───── Recorded information ─────

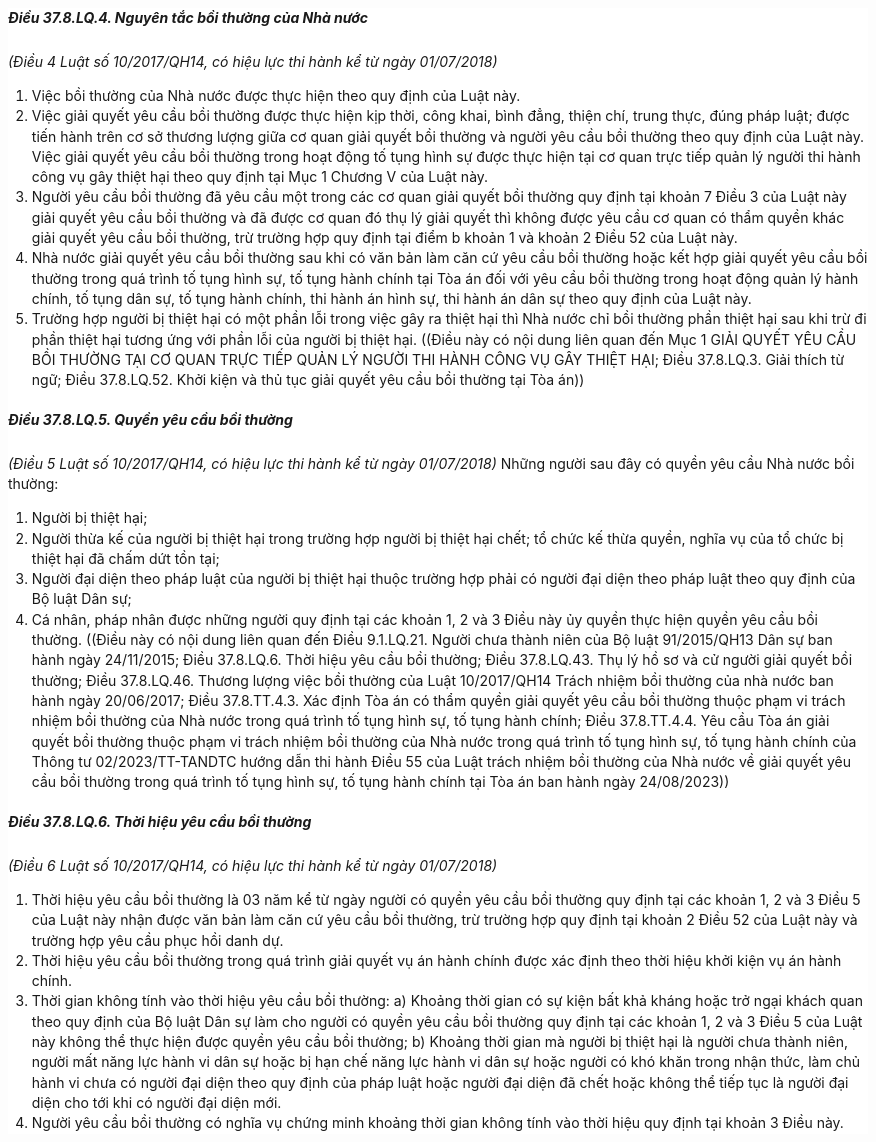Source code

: ##### Điều 37.8.LQ.4. Nguyên tắc bồi thường của Nhà nước
*(Điều 4 Luật số 10/2017/QH14, có hiệu lực thi hành kể từ ngày 01/07/2018)*
1. Việc bồi thường của Nhà nước được thực hiện theo quy định của Luật này.
2. Việc giải quyết yêu cầu bồi thường được thực hiện kịp thời, công khai, bình đẳng, thiện chí, trung thực, đúng pháp luật; được tiến hành trên cơ sở thương lượng giữa cơ quan giải quyết bồi thường và người yêu cầu bồi thường theo quy định của Luật này.
Việc giải quyết yêu cầu bồi thường trong hoạt động tố tụng hình sự được thực hiện tại cơ quan trực tiếp quản lý người thi hành công vụ gây thiệt hại theo quy định tại Mục 1 Chương V của Luật này.
3. Người yêu cầu bồi thường đã yêu cầu một trong các cơ quan giải quyết bồi thường quy định tại khoản 7 Điều 3 của Luật này giải quyết yêu cầu bồi thường và đã được cơ quan đó thụ lý giải quyết thì không được yêu cầu cơ quan có thẩm quyền khác giải quyết yêu cầu bồi thường, trừ trường hợp quy định tại điểm b khoản 1 và khoản 2 Điều 52 của Luật này.
4. Nhà nước giải quyết yêu cầu bồi thường sau khi có văn bản làm căn cứ yêu cầu bồi thường hoặc kết hợp giải quyết yêu cầu bồi thường trong quá trình tố tụng hình sự, tố tụng hành chính tại Tòa án đối với yêu cầu bồi thường trong hoạt động quản lý hành chính, tố tụng dân sự, tố tụng hành chính, thi hành án hình sự, thi hành án dân sự theo quy định của Luật này.
5. Trường hợp người bị thiệt hại có một phần lỗi trong việc gây ra thiệt hại thì Nhà nước chỉ bồi thường phần thiệt hại sau khi trừ đi phần thiệt hại tương ứng với phần lỗi của người bị thiệt hại.
((Điều này có nội dung liên quan đến Mục 1 GIẢI QUYẾT YÊU CẦU BỒI THƯỜNG TẠI CƠ QUAN TRỰC TIẾP QUẢN LÝ NGƯỜI THI HÀNH CÔNG VỤ GÂY THIỆT HẠI; Điều 37.8.LQ.3. Giải thích từ ngữ; Điều 37.8.LQ.52. Khởi kiện và thủ tục giải quyết yêu cầu bồi thường tại Tòa án))

##### Điều 37.8.LQ.5. Quyền yêu cầu bồi thường
*(Điều 5 Luật số 10/2017/QH14, có hiệu lực thi hành kể từ ngày 01/07/2018)*
Những người sau đây có quyền yêu cầu Nhà nước bồi thường:
1. Người bị thiệt hại;
2. Người thừa kế của người bị thiệt hại trong trường hợp người bị thiệt hại chết; tổ chức kế thừa quyền, nghĩa vụ của tổ chức bị thiệt hại đã chấm dứt tồn tại;
3. Người đại diện theo pháp luật của người bị thiệt hại thuộc trường hợp phải có người đại diện theo pháp luật theo quy định của Bộ luật Dân sự;
4. Cá nhân, pháp nhân được những người quy định tại các khoản 1, 2 và 3 Điều này ủy quyền thực hiện quyền yêu cầu bồi thường.
((Điều này có nội dung liên quan đến Điều 9.1.LQ.21. Người chưa thành niên của Bộ luật 91/2015/QH13 Dân sự ban hành ngày 24/11/2015; Điều 37.8.LQ.6. Thời hiệu yêu cầu bồi thường; Điều 37.8.LQ.43. Thụ lý hồ sơ và cử người giải quyết bồi thường; Điều 37.8.LQ.46. Thương lượng việc bồi thường của Luật 10/2017/QH14 Trách nhiệm bồi thường của nhà nước ban hành ngày 20/06/2017; Điều 37.8.TT.4.3. Xác định Tòa án có thẩm quyền giải quyết yêu cầu bồi thường thuộc phạm vi trách nhiệm bồi thường của Nhà nước trong quá trình tố tụng hình sự, tố tụng hành chính; Điều 37.8.TT.4.4. Yêu cầu Tòa án giải quyết bồi thường thuộc phạm vi trách nhiệm bồi thường của Nhà nước trong quá trình tố tụng hình sự, tố tụng hành chính của Thông tư 02/2023/TT-TANDTC hướng dẫn thi hành Điều 55 của Luật trách nhiệm bồi thường của Nhà nước về giải quyết yêu cầu bồi thường trong quá trình tố tụng hình sự, tố tụng hành chính tại Tòa án ban hành ngày 24/08/2023))

##### Điều 37.8.LQ.6. Thời hiệu yêu cầu bồi thường
*(Điều 6 Luật số 10/2017/QH14, có hiệu lực thi hành kể từ ngày 01/07/2018)*
1. Thời hiệu yêu cầu bồi thường là 03 năm kể từ ngày người có quyền yêu cầu bồi thường quy định tại các khoản 1, 2 và 3 Điều 5 của Luật này nhận được văn bản làm căn cứ yêu cầu bồi thường, trừ trường hợp quy định tại khoản 2 Điều 52 của Luật này và trường hợp yêu cầu phục hồi danh dự.
2. Thời hiệu yêu cầu bồi thường trong quá trình giải quyết vụ án hành chính được xác định theo thời hiệu khởi kiện vụ án hành chính.
3. Thời gian không tính vào thời hiệu yêu cầu bồi thường:
a) Khoảng thời gian có sự kiện bất khả kháng hoặc trở ngại khách quan theo quy định của Bộ luật Dân sự làm cho người có quyền yêu cầu bồi thường quy định tại các khoản 1, 2 và 3 Điều 5 của Luật này không thể thực hiện được quyền yêu cầu bồi thường;
b) Khoảng thời gian mà người bị thiệt hại là người chưa thành niên, người mất năng lực hành vi dân sự hoặc bị hạn chế năng lực hành vi dân sự hoặc người có khó khăn trong nhận thức, làm chủ hành vi chưa có người đại diện theo quy định của pháp luật hoặc người đại diện đã chết hoặc không thể tiếp tục là người đại diện cho tới khi có người đại diện mới.
4. Người yêu cầu bồi thường có nghĩa vụ chứng minh khoảng thời gian không tính vào thời hiệu quy định tại khoản 3 Điều này.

─────

Task to complete — Rewrite the source text in the entries above as a Markdown table with the columns "No" and "Text". Give one numbered row per line, skip blank lines, and leave the pictures out.

Response below —
| No | Text |
|---|---|
| 1 | Source code |
| 2 | : ##### Điều 37.8.LQ.4. Nguyên tắc bồi thường của Nhà nước |
| 3 | *(Điều 4 Luật số 10/2017/QH14, có hiệu lực thi hành kể từ ngày 01/07/2018)* |
| 4 | 1. Việc bồi thường của Nhà nước được thực hiện theo quy định của Luật này. |
| 5 | 2. Việc giải quyết yêu cầu bồi thường được thực hiện kịp thời, công khai, bình đẳng, thiện chí, trung thực, đúng pháp luật; được tiến hành trên cơ sở thương lượng giữa cơ quan giải quyết bồi thường và người yêu cầu bồi thường theo quy định của Luật này. |
| 6 | Việc giải quyết yêu cầu bồi thường trong hoạt động tố tụng hình sự được thực hiện tại cơ quan trực tiếp quản lý người thi hành công vụ gây thiệt hại theo quy định tại Mục 1 Chương V của Luật này. |
| 7 | 3. Người yêu cầu bồi thường đã yêu cầu một trong các cơ quan giải quyết bồi thường quy định tại khoản 7 Điều 3 của Luật này giải quyết yêu cầu bồi thường và đã được cơ quan đó thụ lý giải quyết thì không được yêu cầu cơ quan có thẩm quyền khác giải quyết yêu cầu bồi thường, trừ trường hợp quy định tại điểm b khoản 1 và khoản 2 Điều 52 của Luật này. |
| 8 | 4. Nhà nước giải quyết yêu cầu bồi thường sau khi có văn bản làm căn cứ yêu cầu bồi thường hoặc kết hợp giải quyết yêu cầu bồi thường trong quá trình tố tụng hình sự, tố tụng hành chính tại Tòa án đối với yêu cầu bồi thường trong hoạt động quản lý hành chính, tố tụng dân sự, tố tụng hành chính, thi hành án hình sự, thi hành án dân sự theo quy định của Luật này. |
| 9 | 5. Trường hợp người bị thiệt hại có một phần lỗi trong việc gây ra thiệt hại thì Nhà nước chỉ bồi thường phần thiệt hại sau khi trừ đi phần thiệt hại tương ứng với phần lỗi của người bị thiệt hại. |
| 10 | ((Điều này có nội dung liên quan đến Mục 1 GIẢI QUYẾT YÊU CẦU BỒI THƯỜNG TẠI CƠ QUAN TRỰC TIẾP QUẢN LÝ NGƯỜI THI HÀNH CÔNG VỤ GÂY THIỆT HẠI; Điều 37.8.LQ.3. Giải thích từ ngữ; Điều 37.8.LQ.52. Khởi kiện và thủ tục giải quyết yêu cầu bồi thường tại Tòa án)) |
| 11 | ##### Điều 37.8.LQ.5. Quyền yêu cầu bồi thường |
| 12 | *(Điều 5 Luật số 10/2017/QH14, có hiệu lực thi hành kể từ ngày 01/07/2018)* |
| 13 | Những người sau đây có quyền yêu cầu Nhà nước bồi thường: |
| 14 | 1. Người bị thiệt hại; |
| 15 | 2. Người thừa kế của người bị thiệt hại trong trường hợp người bị thiệt hại chết; tổ chức kế thừa quyền, nghĩa vụ của tổ chức bị thiệt hại đã chấm dứt tồn tại; |
| 16 | 3. Người đại diện theo pháp luật của người bị thiệt hại thuộc trường hợp phải có người đại diện theo pháp luật theo quy định của Bộ luật Dân sự; |
| 17 | 4. Cá nhân, pháp nhân được những người quy định tại các khoản 1, 2 và 3 Điều này ủy quyền thực hiện quyền yêu cầu bồi thường. |
| 18 | ((Điều này có nội dung liên quan đến Điều 9.1.LQ.21. Người chưa thành niên của Bộ luật 91/2015/QH13 Dân sự ban hành ngày 24/11/2015; Điều 37.8.LQ.6. Thời hiệu yêu cầu bồi thường; Điều 37.8.LQ.43. Thụ lý hồ sơ và cử người giải quyết bồi thường; Điều 37.8.LQ.46. Thương lượng việc bồi thường của Luật 10/2017/QH14 Trách nhiệm bồi thường của nhà nước ban hành ngày 20/06/2017; Điều 37.8.TT.4.3. Xác định Tòa án có thẩm quyền giải quyết yêu cầu bồi thường thuộc phạm vi trách nhiệm bồi thường của Nhà nước trong quá trình tố tụng hình sự, tố tụng hành chính; Điều 37.8.TT.4.4. Yêu cầu Tòa án giải quyết bồi thường thuộc phạm vi trách nhiệm bồi thường của Nhà nước trong quá trình tố tụng hình sự, tố tụng hành chính của Thông tư 02/2023/TT-TANDTC hướng dẫn thi hành Điều 55 của Luật trách nhiệm bồi thường của Nhà nước về giải quyết yêu cầu bồi thường trong quá trình tố tụng hình sự, tố tụng hành chính tại Tòa án ban hành ngày 24/08/2023)) |
| 19 | ##### Điều 37.8.LQ.6. Thời hiệu yêu cầu bồi thường |
| 20 | *(Điều 6 Luật số 10/2017/QH14, có hiệu lực thi hành kể từ ngày 01/07/2018)* |
| 21 | 1. Thời hiệu yêu cầu bồi thường là 03 năm kể từ ngày người có quyền yêu cầu bồi thường quy định tại các khoản 1, 2 và 3 Điều 5 của Luật này nhận được văn bản làm căn cứ yêu cầu bồi thường, trừ trường hợp quy định tại khoản 2 Điều 52 của Luật này và trường hợp yêu cầu phục hồi danh dự. |
| 22 | 2. Thời hiệu yêu cầu bồi thường trong quá trình giải quyết vụ án hành chính được xác định theo thời hiệu khởi kiện vụ án hành chính. |
| 23 | 3. Thời gian không tính vào thời hiệu yêu cầu bồi thường: |
| 24 | a) Khoảng thời gian có sự kiện bất khả kháng hoặc trở ngại khách quan theo quy định của Bộ luật Dân sự làm cho người có quyền yêu cầu bồi thường quy định tại các khoản 1, 2 và 3 Điều 5 của Luật này không thể thực hiện được quyền yêu cầu bồi thường; |
| 25 | b) Khoảng thời gian mà người bị thiệt hại là người chưa thành niên, người mất năng lực hành vi dân sự hoặc bị hạn chế năng lực hành vi dân sự hoặc người có khó khăn trong nhận thức, làm chủ hành vi chưa có người đại diện theo quy định của pháp luật hoặc người đại diện đã chết hoặc không thể tiếp tục là người đại diện cho tới khi có người đại diện mới. |
| 26 | 4. Người yêu cầu bồi thường có nghĩa vụ chứng minh khoảng thời gian không tính vào thời hiệu quy định tại khoản 3 Điều này. |